■ **Extract**
• • •
Right sided hemiparesis
(Stroke on the left side of the brain)
After a stroke in the left hemisphere, the patient is paralyzed on the right side of the body and vice versa. Paralysis is not always the case.
The speech and language center is located in the right hemisphere in left-handers.
Hemiparesis and hemiplegia
Hemiparesis refers to one-sided ('hemi') weakness ('paresis') The words 'hemiparesis' and 'hemiplegia' are used next to each other in practice.
In fact, 'plegia' means complete paralysis and 'paresis' means partial paralysis;
On one side of the body both arm and leg and face can be affected. It may also be that only the arm is affected, or only the leg or facial muscles. Hemiparesis affects roughly 80 percent of stroke survivors, causing weakness or the inability to move one side of the body.
Symptoms after a stroke in the left
Remember: One person with a stroke in this hemisphere may have one or two of these symptoms, the other has multiple. Roughly speaking:
- disorders, paralysis or sensory disturbances on the right side of the body
- vision on the right side of both eyes may have decreased (hemianopia)
- speech and language problems (aphasia)
- problems with object recognition (agnosia)
• • •
■ **Supplied information**
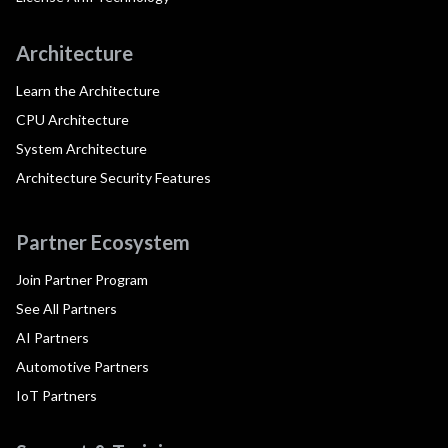
Architecture
Learn the Architecture
CPU Architecture
System Architecture
Architecture Security Features
Partner Ecosystem
Join Partner Program
See All Partners
AI Partners
Automotive Partners
IoT Partners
• • •
■ **Exercises**
A: In the hemiparesis text, copy out verbatim the part that opens with the words "After a stroke in the left hemisphere, the" and closes with "hemisphere in left-handers.".
B: According to the hemiparesis text, roughly what percentage of stroke survivors are affected by hemiparesis?

■ **Answers to the tasks**
A:
After a stroke in the left hemisphere, the patient is paralyzed on the right side of the body and vice versa. Paralysis is not always the case.
The speech and language center is located in the right hemisphere in left-handers.

B: Roughly 80 percent of stroke survivors.